**INSTRUCTION**. Return exactly, with nothing added, the lines from the one that contains "Aug 23, 2020" through the end of the listing below, pictures excluded.

**DATA RECORDS**.
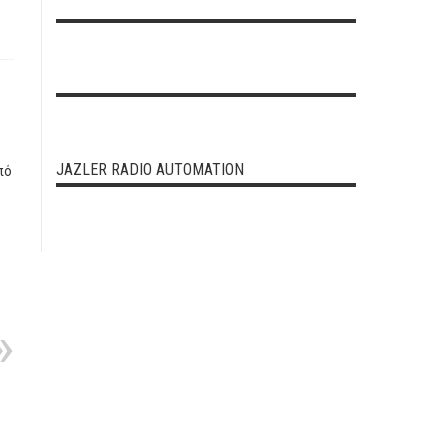
JAZLER RADIO AUTOMATION
πό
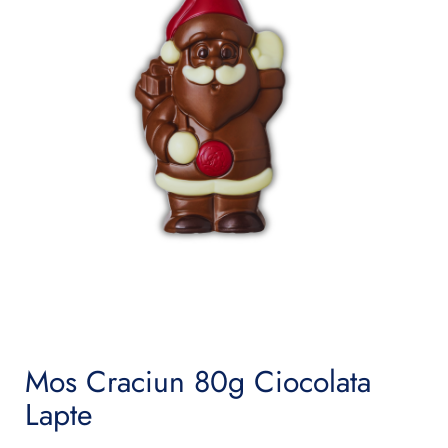
Mos Craciun 80g Ciocolata
Lapte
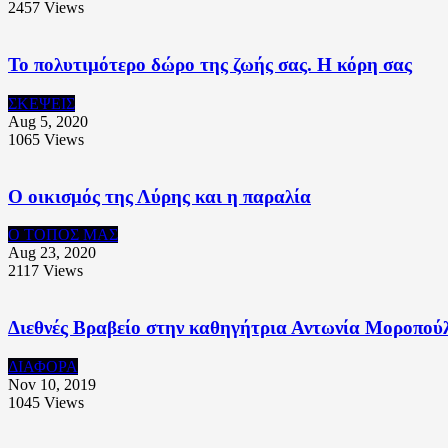
2457
Views
Το πολυτιμότερο δώρο της ζωής σας. Η κόρη σας
ΣΚΕΨΕΙΣ
Aug 5, 2020
1065
Views
Ο οικισμός της Λύρης και η παραλία
Ο ΤΟΠΟΣ ΜΑΣ
Aug 23, 2020
2117
Views
Διεθνές Βραβείο στην καθηγήτρια Αντωνία Μοροπούλ
ΔΙΑΦΟΡΑ
Nov 10, 2019
1045
Views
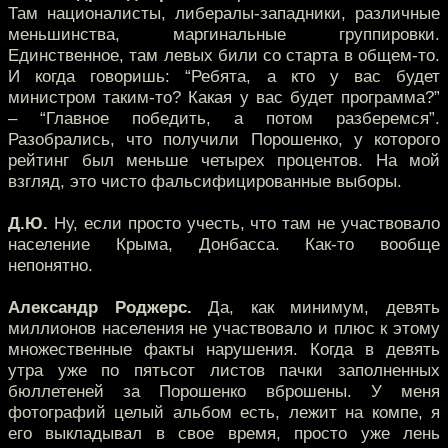
Там националисты, либералы-западники, различные
меньшинства, маргинальные группировки.
Единственное, там левых били со старта в общем-то.
И когда говоришь: “Ребята, а кто у вас будет
министром таким-то? Какая у вас будет программа?”
– “Главное победить, а потом разберемся”.
Разобрались, что получили Порошенко, у которого
рейтинг был меньше четырех процентов. На мой
взгляд, это чисто фальсифицированные выборы.
Д.Ю.
Ну, если просто учесть, что там не участвовало
население Крыма, Донбасса. Как-то вообще
непонятно.
Александр Роджерс.
Да, как минимум, девять
миллионов населения не участвовало и плюс к этому
множественные факты нарушения. Когда в девять
утра уже по пятьсот листов пачки заполненных
бюллетеней за Порошенко вброшены. У меня
фотографий целый альбом есть, лежит на компе, я
его выкладывал в свое время, просто уже лень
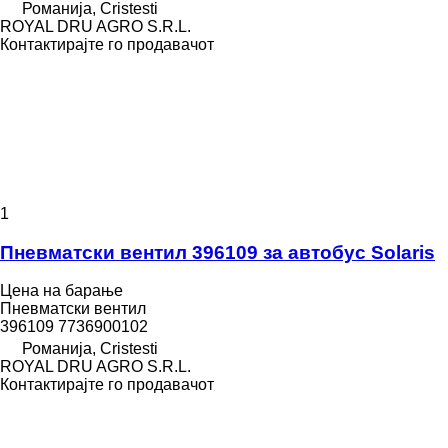
Романија, Cristesti
ROYAL DRU AGRO S.R.L.
Контактирајте го продавачот
1
Пневматски вентил 396109 за автобус Solaris
Цена на барање
Пневматски вентил
396109 7736900102
Романија, Cristesti
ROYAL DRU AGRO S.R.L.
Контактирајте го продавачот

**THE ANSWER**.
Aug 23, 2020
2117
Views
Διεθνές Βραβείο στην καθηγήτρια Αντωνία Μοροπούλ
ΔΙΑΦΟΡΑ
Nov 10, 2019
1045
Views
Там националисты, либералы-западники, различные
меньшинства, маргинальные группировки.
Единственное, там левых били со старта в общем-то.
И когда говоришь: “Ребята, а кто у вас будет
министром таким-то? Какая у вас будет программа?”
– “Главное победить, а потом разберемся”.
Разобрались, что получили Порошенко, у которого
рейтинг был меньше четырех процентов. На мой
взгляд, это чисто фальсифицированные выборы.
Д.Ю.
Ну, если просто учесть, что там не участвовало
население Крыма, Донбасса. Как-то вообще
непонятно.
Александр Роджерс.
Да, как минимум, девять
миллионов населения не участвовало и плюс к этому
множественные факты нарушения. Когда в девять
утра уже по пятьсот листов пачки заполненных
бюллетеней за Порошенко вброшены. У меня
фотографий целый альбом есть, лежит на компе, я
его выкладывал в свое время, просто уже лень
Романија, Cristesti
ROYAL DRU AGRO S.R.L.
Контактирајте го продавачот
1
Пневматски вентил 396109 за автобус Solaris
Цена на барање
Пневматски вентил
396109 7736900102
Романија, Cristesti
ROYAL DRU AGRO S.R.L.
Контактирајте го продавачот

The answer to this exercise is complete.